The participation of the Chinese company, which is one of dozens of divisions of the state-owned Chinese giant Shandong Hi-Speed ​​Group, indicates an influx of foreign investment and technological partnership that could stimulate further infrastructure projects in China’s infrastructure network, which is slowly expanding in the Balkans.

China’s strategic plan connects Niš airport to the Belgrade-Budapest high-speed railway. The Serbian section, 183 kilometers long, is built to European standards, but with money and technology from China. This is the first such project by Chinese companies in Europe and, not coincidentally, in Serbia.

China’s strategy is turning Serbia into a point where Chinese loans, construction companies, and long-term interests converge, making the country a key node of the Belt and Road Initiative in Southeast Europe.

The list of Chinese projects in Serbia also includes numerous highways and tunnels. Companies such as China Road and Bridge Corporation and the aforementioned Shandong High-Speed ​​Group are building the Lajkovac-Valevo road, as well as the €606 million Fruška Gora tunnel, the longest in the country. These are projects that have been waiting for decades for a local investor or a Western loan, but neither has happened.

That’s why the modernization of Niš airport is more than a local project. It is part of a new geoeconomic route that connects China with Europe.

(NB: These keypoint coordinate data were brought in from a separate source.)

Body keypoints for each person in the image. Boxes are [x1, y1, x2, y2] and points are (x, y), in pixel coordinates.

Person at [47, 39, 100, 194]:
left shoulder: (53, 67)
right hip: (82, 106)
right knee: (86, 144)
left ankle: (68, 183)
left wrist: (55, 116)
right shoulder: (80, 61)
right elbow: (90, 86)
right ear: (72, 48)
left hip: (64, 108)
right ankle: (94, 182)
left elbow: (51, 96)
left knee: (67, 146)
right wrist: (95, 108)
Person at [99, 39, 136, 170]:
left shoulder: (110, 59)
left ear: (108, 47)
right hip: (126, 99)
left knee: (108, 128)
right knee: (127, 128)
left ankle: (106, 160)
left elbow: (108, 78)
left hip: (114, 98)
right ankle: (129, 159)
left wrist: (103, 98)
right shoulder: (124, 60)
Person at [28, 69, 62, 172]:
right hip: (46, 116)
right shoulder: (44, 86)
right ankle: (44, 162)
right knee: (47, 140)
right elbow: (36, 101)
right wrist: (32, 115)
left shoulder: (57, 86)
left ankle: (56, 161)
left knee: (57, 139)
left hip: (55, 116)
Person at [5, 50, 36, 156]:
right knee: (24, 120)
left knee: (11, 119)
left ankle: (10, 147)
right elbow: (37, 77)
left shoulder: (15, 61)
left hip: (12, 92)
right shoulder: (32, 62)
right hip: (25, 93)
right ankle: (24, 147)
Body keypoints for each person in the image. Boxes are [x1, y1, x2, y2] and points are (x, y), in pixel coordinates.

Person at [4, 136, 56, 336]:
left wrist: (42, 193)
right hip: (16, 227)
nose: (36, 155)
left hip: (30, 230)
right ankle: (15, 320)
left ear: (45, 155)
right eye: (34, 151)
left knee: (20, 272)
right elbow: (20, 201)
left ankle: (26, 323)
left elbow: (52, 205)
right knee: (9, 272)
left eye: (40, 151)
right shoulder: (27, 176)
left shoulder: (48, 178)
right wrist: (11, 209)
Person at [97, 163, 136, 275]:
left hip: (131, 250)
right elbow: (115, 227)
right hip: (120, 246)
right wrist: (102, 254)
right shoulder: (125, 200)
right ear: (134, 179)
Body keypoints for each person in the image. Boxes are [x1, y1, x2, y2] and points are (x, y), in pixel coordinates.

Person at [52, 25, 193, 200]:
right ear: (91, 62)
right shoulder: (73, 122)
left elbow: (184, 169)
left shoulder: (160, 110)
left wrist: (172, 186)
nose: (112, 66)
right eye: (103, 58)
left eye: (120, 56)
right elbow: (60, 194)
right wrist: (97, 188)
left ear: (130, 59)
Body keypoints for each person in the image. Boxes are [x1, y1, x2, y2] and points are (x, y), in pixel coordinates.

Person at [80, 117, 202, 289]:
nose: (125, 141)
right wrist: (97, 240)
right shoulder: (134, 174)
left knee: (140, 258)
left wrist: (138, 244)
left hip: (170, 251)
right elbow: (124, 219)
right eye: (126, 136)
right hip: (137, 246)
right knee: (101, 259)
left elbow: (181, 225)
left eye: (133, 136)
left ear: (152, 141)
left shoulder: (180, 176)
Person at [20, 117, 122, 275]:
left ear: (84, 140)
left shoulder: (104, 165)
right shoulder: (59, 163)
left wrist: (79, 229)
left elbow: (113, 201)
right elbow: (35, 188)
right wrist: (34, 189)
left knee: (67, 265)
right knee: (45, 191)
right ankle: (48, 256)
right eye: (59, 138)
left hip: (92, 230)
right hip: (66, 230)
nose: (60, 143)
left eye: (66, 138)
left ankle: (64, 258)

With China, everything is moving faster in the Balkans. While the EU is still searching for a common strategy, China is signing contracts and memoranda, pouring money and concrete, building highways and terminals.

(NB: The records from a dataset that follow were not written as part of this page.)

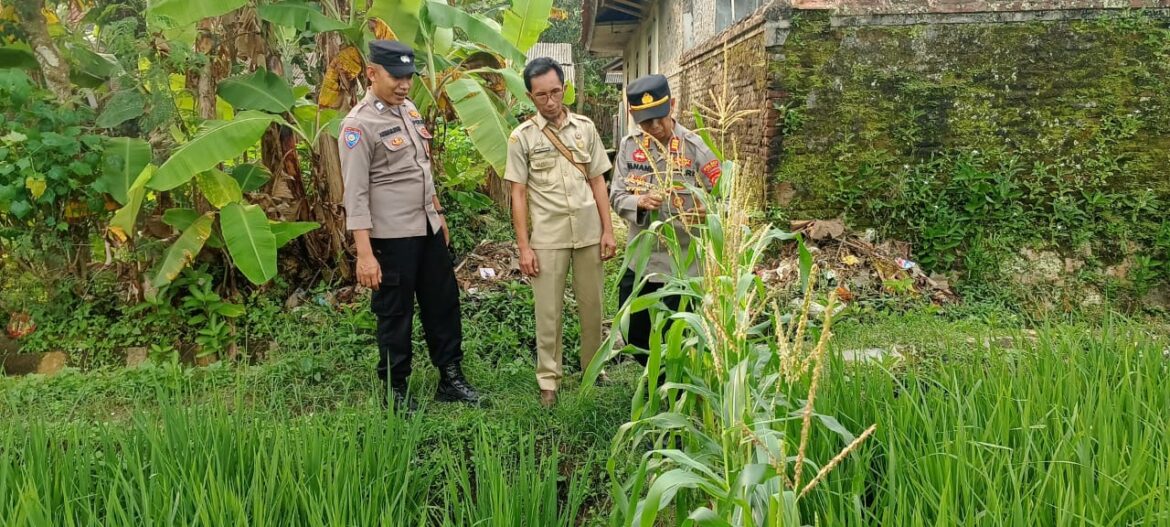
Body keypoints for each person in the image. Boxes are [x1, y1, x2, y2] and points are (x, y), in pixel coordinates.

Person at [339, 40, 481, 411]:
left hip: (427, 229)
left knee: (443, 304)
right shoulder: (358, 125)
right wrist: (365, 255)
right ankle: (395, 390)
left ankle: (450, 378)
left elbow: (422, 169)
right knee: (395, 314)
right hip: (391, 238)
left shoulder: (410, 110)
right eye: (396, 77)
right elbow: (354, 195)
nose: (404, 85)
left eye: (408, 77)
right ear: (372, 74)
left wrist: (438, 214)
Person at [505, 57, 616, 407]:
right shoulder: (522, 137)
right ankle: (548, 381)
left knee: (593, 307)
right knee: (548, 313)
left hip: (588, 232)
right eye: (541, 96)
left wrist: (608, 230)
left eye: (556, 92)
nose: (550, 101)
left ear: (565, 88)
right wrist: (524, 247)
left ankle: (592, 368)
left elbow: (598, 181)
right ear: (530, 96)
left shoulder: (585, 129)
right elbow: (518, 194)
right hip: (549, 237)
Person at [609, 74, 721, 365]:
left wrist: (706, 210)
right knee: (635, 332)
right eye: (646, 122)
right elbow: (617, 195)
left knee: (679, 337)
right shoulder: (629, 147)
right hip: (641, 261)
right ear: (634, 118)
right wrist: (639, 202)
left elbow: (724, 194)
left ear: (672, 105)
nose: (655, 127)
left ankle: (673, 391)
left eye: (660, 117)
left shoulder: (695, 148)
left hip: (682, 265)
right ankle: (652, 380)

Competition or coordination between Moscow and Beijing?

Both China and Russia pay disproportionate attention to Serbia compared to the rest of Europe. Although Russia’s attention to the Constantine the Great airport in Niš is mainly driven by security interests, while China’s interest is mainly commercial, the intertwining of these interests is raising eyebrows in some European capitals and Washington, and is a serious cause for concern. It is not known whether there is coordination between Beijing and Moscow regarding the Niš airport, but the Russian presence in the city has certainly served as an additional motivation for Chinese interest. Moreover, it is not without significance for both countries that the airport in question houses Serbian air force and air defense bases.

In the Balkans, Chinese influence is growing, but Beijing is avoiding direct competition with Moscow’s interests. In the case of Niš airport, the interests of both countries complement each other. China’s modernization and expansion of the airport also benefits Russian activities. And the Sino-Russian presence in the city is likely to repel potential Western investors.

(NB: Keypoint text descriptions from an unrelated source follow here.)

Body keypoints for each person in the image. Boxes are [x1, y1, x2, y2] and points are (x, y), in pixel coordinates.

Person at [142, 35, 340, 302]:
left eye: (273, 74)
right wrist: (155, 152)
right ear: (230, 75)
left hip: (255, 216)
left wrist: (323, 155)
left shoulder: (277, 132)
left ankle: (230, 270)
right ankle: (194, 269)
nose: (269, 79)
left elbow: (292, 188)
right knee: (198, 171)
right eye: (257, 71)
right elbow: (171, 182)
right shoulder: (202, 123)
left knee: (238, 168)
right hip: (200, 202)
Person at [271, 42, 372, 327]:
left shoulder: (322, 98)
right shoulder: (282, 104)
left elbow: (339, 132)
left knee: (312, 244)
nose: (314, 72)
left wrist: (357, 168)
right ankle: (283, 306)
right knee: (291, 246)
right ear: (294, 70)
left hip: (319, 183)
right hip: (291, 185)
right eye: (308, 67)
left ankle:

The expansion campaigns of Russia and China in the Balkans, implemented in different ways, are in tandem and have coincident goals: creating a bridgehead in the weak links of the European integration project, weakening ties with European partners, undermining American influence. For now, the two great powers are avoiding competing projects and undermining each other’s initiatives.

When the Chinese side begins real work on the modernization of the Niš airport, it will necessarily look for opportunities to ensure the security of Chinese assets abroad (companies, workers, facilities). Then the neighborhood with the Russian “saviors” in Niš may prove beneficial.

Some carefully dosed cooperation between Russia and China in Serbia and the Balkans is not impossible. Due to the US sanctions policy, Russia’s influence in the Serbian energy sector is drastically shrinking. Therefore, it is not excluded that China will trade its own growing economic influence in the region in the context of strengthening the partnership with Russia. China can use its influence to support or open a space for Russian policy in the Balkans, without entering into direct antagonism with US and NATO interests in the region.